2016.2.6 今宵に名前をつけるなら 冬-1

このnoteは2016年2~11月に全4回にわたって行われた朗読イベント、「今宵に名前をつけるなら」の皆勤レポです。私は普段は文章を書く人間ではないので、ほとんど覚え書きか日記のような稚拙な文章になること、ご了承ください。

最初は「短歌が好き」というより「穂村弘が好き」だった私が、ほかの歌人に手を出すきっかけとなった本が、安福望さん『食器と食パンとペン』であり、彼女が装丁を手がけた岡野大嗣さん歌集『サイレンと犀』でした。2015年11月ごろの出来事です。その後2015年末に神戸大学短歌会に入ることになるのですが、本筋とは関係ないので割愛します。

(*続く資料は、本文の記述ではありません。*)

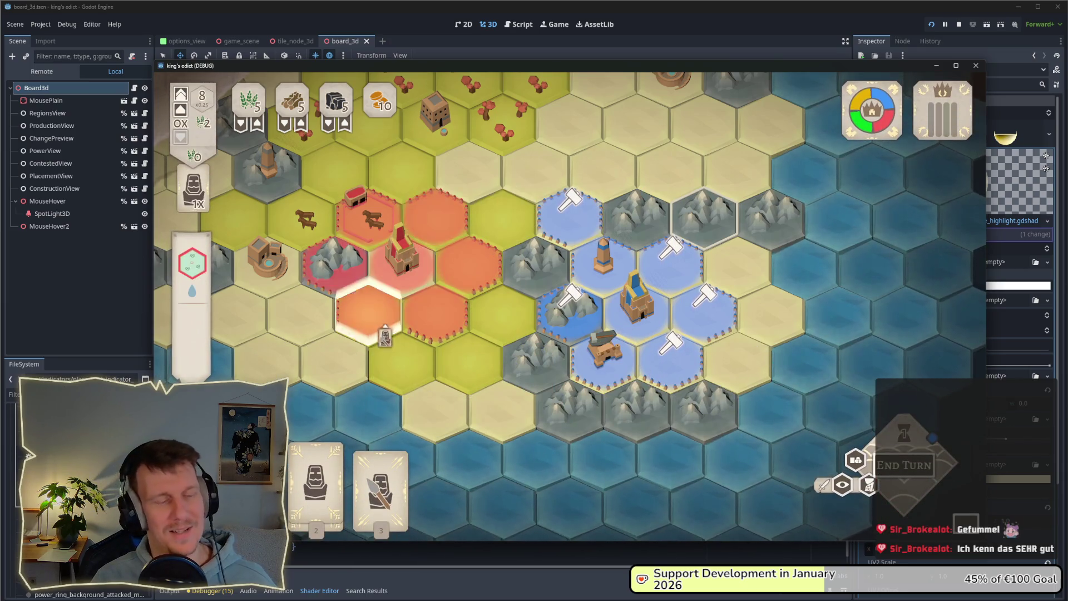
mouse_move(689, 332)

2016年1月、岡野さんが朗読をするという情報に釣られて、「今宵に名前をつけるなら」(以下「こよなま」※なお池田さん曰く公式略称は「今宵」だそうです)のイベントに首を突っ込むことに決めました。当時バイトを休みがちで金欠だった私にとって1イベント参加に2500円はかなりのハードルだったのですが、それも気にならないくらい、短歌を始めたばかりに私にとって「あこがれの歌人に会う」というのは魅力的でした。わー岡野さんだー、わくわく、サインもらおー。

会場は大阪堂島の「UMLAUT(ウムラウト)」。ダンサー・振付家の高野裕子さんと、写真・フード・舞台美術担当の高橋拓人さんのアトリエです。同ビル下階に書籍と雑貨のお店「本は人生のおやつです!」もあり、開場までにゆったり本を見繕って過ごすこともできました。

そしてはじまった朗読会。
最初に池田彩乃さんの詩の朗読にあわせて、高野裕子さんが踊ります。

夜は

あなたがねむるまで

夜は

どんな名前で呼ばれても返事をするんだそうだ

夜は

あなたが名づける今日のこの夜は

(池田彩乃「今宵に名前をつけるなら」より一部引用)

池田さんの朗読は、わざとらしい抑揚がなく、むしろどちらかというと淡々とした印象で、聞いている者にすっと判断を委ねるような声で読まれていました。そこに高野さんの踊りが加わることで、外の雑音が微かに聞こえるちいさなアトリエの空気がピーンと緊張して、私にとって初めての経験であり、朗読の世界に引き込まれるきっかけとなったのでした。